> **Activity**
Your answer should be the lines below from the one holding "right knee: (552, 142)" through the one holding "right shoulder: (546, 73)", copied exactly and with nothing else.

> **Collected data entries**
□ □ □
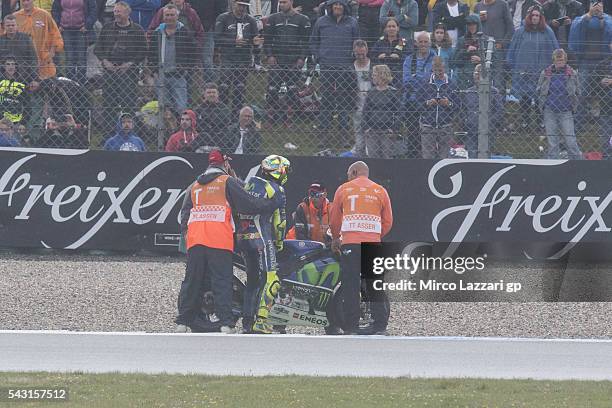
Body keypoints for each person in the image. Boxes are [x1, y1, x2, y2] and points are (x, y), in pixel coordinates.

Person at [177, 149, 282, 333]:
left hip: (196, 239)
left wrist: (187, 234)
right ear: (225, 164)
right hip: (219, 239)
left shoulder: (195, 185)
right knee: (221, 280)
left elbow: (185, 214)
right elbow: (249, 204)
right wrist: (272, 204)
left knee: (192, 280)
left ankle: (183, 321)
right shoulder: (226, 182)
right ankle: (226, 323)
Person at [329, 161, 393, 335]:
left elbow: (334, 218)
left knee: (350, 285)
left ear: (355, 172)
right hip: (372, 243)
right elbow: (388, 221)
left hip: (350, 243)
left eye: (349, 173)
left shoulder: (343, 189)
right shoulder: (380, 190)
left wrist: (336, 238)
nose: (348, 177)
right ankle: (380, 326)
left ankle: (351, 326)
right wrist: (375, 235)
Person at [237, 154, 290, 334]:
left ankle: (247, 322)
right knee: (271, 279)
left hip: (243, 238)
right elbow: (279, 222)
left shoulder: (249, 182)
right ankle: (261, 321)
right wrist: (280, 242)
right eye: (285, 170)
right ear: (278, 171)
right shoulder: (276, 189)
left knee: (253, 281)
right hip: (262, 238)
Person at [310, 0, 360, 144]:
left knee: (344, 101)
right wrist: (318, 56)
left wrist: (352, 56)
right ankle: (323, 136)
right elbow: (313, 42)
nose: (337, 7)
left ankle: (344, 136)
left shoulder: (352, 22)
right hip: (327, 67)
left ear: (345, 7)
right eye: (335, 4)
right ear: (330, 7)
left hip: (345, 67)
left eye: (340, 4)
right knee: (326, 101)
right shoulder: (321, 22)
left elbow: (357, 42)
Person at [94, 1, 147, 131]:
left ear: (128, 13)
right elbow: (98, 48)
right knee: (108, 104)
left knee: (128, 104)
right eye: (115, 11)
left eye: (119, 11)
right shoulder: (107, 28)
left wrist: (130, 63)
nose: (116, 14)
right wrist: (105, 61)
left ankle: (130, 132)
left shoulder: (137, 30)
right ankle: (108, 133)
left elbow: (143, 50)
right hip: (110, 72)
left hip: (129, 74)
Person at [507, 5, 559, 128]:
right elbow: (513, 48)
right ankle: (525, 121)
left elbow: (555, 48)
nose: (535, 18)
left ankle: (541, 121)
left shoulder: (547, 31)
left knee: (541, 97)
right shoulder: (521, 31)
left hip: (542, 71)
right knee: (525, 97)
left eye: (537, 15)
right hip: (524, 71)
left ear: (541, 17)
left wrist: (555, 65)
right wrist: (510, 62)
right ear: (529, 17)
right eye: (533, 15)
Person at [263, 0, 311, 125]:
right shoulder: (273, 18)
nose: (281, 4)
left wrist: (301, 58)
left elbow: (306, 42)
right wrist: (269, 55)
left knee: (292, 90)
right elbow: (267, 39)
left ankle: (289, 120)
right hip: (277, 60)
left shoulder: (302, 19)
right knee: (272, 89)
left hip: (293, 61)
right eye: (280, 2)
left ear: (291, 2)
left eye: (284, 2)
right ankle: (270, 118)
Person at [568, 1, 612, 131]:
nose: (597, 7)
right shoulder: (581, 19)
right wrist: (589, 16)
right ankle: (578, 124)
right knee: (582, 93)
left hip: (605, 63)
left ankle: (605, 126)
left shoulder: (609, 19)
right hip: (586, 62)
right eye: (594, 4)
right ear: (589, 6)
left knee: (606, 95)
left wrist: (602, 19)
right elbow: (575, 29)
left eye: (600, 4)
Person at [215, 0, 263, 113]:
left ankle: (236, 114)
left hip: (244, 59)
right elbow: (217, 38)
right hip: (227, 57)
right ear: (233, 4)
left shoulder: (250, 20)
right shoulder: (223, 18)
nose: (242, 8)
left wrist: (256, 43)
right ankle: (222, 112)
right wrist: (233, 41)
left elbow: (255, 39)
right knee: (224, 86)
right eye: (240, 5)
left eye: (244, 6)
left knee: (239, 87)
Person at [147, 3, 197, 113]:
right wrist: (154, 71)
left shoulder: (185, 32)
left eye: (172, 15)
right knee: (165, 108)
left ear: (177, 16)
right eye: (167, 15)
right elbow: (151, 53)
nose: (169, 18)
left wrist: (186, 69)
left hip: (178, 75)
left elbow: (193, 52)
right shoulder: (157, 32)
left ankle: (181, 128)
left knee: (181, 106)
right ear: (163, 17)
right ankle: (167, 130)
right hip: (161, 75)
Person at [537, 48, 582, 159]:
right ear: (553, 60)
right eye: (557, 61)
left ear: (565, 60)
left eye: (561, 60)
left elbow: (578, 91)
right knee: (552, 142)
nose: (559, 63)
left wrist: (573, 104)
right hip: (550, 110)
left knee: (570, 139)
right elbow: (539, 88)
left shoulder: (572, 73)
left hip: (566, 111)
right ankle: (552, 164)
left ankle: (578, 163)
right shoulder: (546, 73)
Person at [402, 31, 436, 156]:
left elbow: (433, 79)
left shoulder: (435, 58)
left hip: (429, 101)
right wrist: (422, 79)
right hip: (411, 101)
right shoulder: (409, 59)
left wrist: (416, 77)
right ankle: (412, 157)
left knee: (428, 134)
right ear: (416, 43)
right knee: (412, 132)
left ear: (430, 43)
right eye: (420, 42)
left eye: (425, 42)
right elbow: (406, 81)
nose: (423, 44)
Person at [417, 56, 458, 158]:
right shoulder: (425, 83)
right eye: (436, 70)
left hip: (445, 125)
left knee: (444, 156)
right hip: (427, 124)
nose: (438, 72)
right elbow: (417, 103)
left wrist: (448, 103)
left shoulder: (452, 84)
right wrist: (428, 103)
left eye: (440, 70)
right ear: (432, 68)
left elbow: (458, 105)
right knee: (427, 156)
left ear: (445, 68)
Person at [15, 0, 65, 80]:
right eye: (23, 1)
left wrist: (52, 51)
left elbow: (54, 33)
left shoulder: (44, 14)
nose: (25, 3)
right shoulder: (16, 16)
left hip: (43, 56)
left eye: (28, 0)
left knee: (47, 83)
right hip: (22, 57)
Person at [461, 63, 503, 157]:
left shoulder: (494, 92)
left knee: (485, 155)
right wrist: (466, 121)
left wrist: (488, 121)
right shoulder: (468, 92)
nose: (477, 75)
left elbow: (499, 111)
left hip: (488, 130)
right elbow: (463, 110)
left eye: (479, 73)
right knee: (472, 154)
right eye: (475, 73)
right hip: (471, 130)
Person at [51, 0, 97, 84]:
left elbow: (93, 11)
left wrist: (87, 25)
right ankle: (70, 84)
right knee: (69, 58)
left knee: (81, 59)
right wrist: (58, 25)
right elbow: (55, 10)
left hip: (81, 30)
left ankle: (81, 84)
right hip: (65, 30)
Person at [362, 64, 402, 158]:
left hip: (387, 131)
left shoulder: (393, 93)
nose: (372, 77)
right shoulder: (371, 92)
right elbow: (365, 111)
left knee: (387, 156)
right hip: (372, 130)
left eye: (375, 74)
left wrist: (393, 128)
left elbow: (399, 113)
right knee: (373, 157)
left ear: (382, 75)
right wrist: (366, 127)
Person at [474, 0, 514, 88]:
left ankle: (498, 100)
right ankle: (481, 101)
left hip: (498, 50)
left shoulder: (503, 4)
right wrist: (478, 20)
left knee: (498, 79)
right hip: (482, 49)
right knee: (481, 78)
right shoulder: (478, 6)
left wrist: (502, 43)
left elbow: (510, 27)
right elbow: (473, 28)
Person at [0, 14, 39, 87]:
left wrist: (34, 79)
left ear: (17, 25)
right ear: (4, 26)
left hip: (24, 78)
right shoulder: (0, 41)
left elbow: (33, 59)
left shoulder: (25, 39)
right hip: (3, 79)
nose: (11, 27)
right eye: (8, 25)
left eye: (13, 25)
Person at [371, 17, 407, 88]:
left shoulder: (403, 42)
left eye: (393, 26)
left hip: (398, 74)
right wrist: (379, 57)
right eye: (389, 26)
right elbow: (372, 55)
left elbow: (409, 56)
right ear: (385, 29)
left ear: (398, 28)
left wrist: (399, 57)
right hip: (382, 76)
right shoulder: (379, 42)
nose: (391, 28)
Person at [352, 39, 372, 156]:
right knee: (358, 132)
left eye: (363, 54)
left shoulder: (373, 65)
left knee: (371, 132)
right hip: (357, 104)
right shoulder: (351, 67)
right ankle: (359, 153)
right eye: (358, 54)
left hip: (372, 105)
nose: (360, 57)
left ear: (367, 51)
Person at [452, 13, 482, 89]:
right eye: (469, 24)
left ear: (478, 24)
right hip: (464, 78)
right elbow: (454, 61)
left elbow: (494, 61)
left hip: (481, 77)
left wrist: (481, 60)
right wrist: (466, 51)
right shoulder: (461, 40)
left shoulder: (485, 40)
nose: (471, 27)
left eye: (474, 24)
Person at [0, 56, 30, 125]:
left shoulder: (22, 82)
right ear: (4, 67)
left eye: (13, 64)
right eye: (8, 64)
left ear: (16, 67)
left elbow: (27, 104)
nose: (11, 67)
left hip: (16, 121)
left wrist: (23, 123)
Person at [593, 43, 611, 157]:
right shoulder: (603, 64)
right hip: (606, 107)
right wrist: (600, 82)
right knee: (605, 136)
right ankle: (606, 159)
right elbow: (593, 83)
□ □ □
> **Output below**
right knee: (552, 142)
nose: (559, 63)
left wrist: (573, 104)
right hip: (550, 110)
left knee: (570, 139)
right elbow: (539, 88)
left shoulder: (572, 73)
left hip: (566, 111)
right ankle: (552, 164)
left ankle: (578, 163)
right shoulder: (546, 73)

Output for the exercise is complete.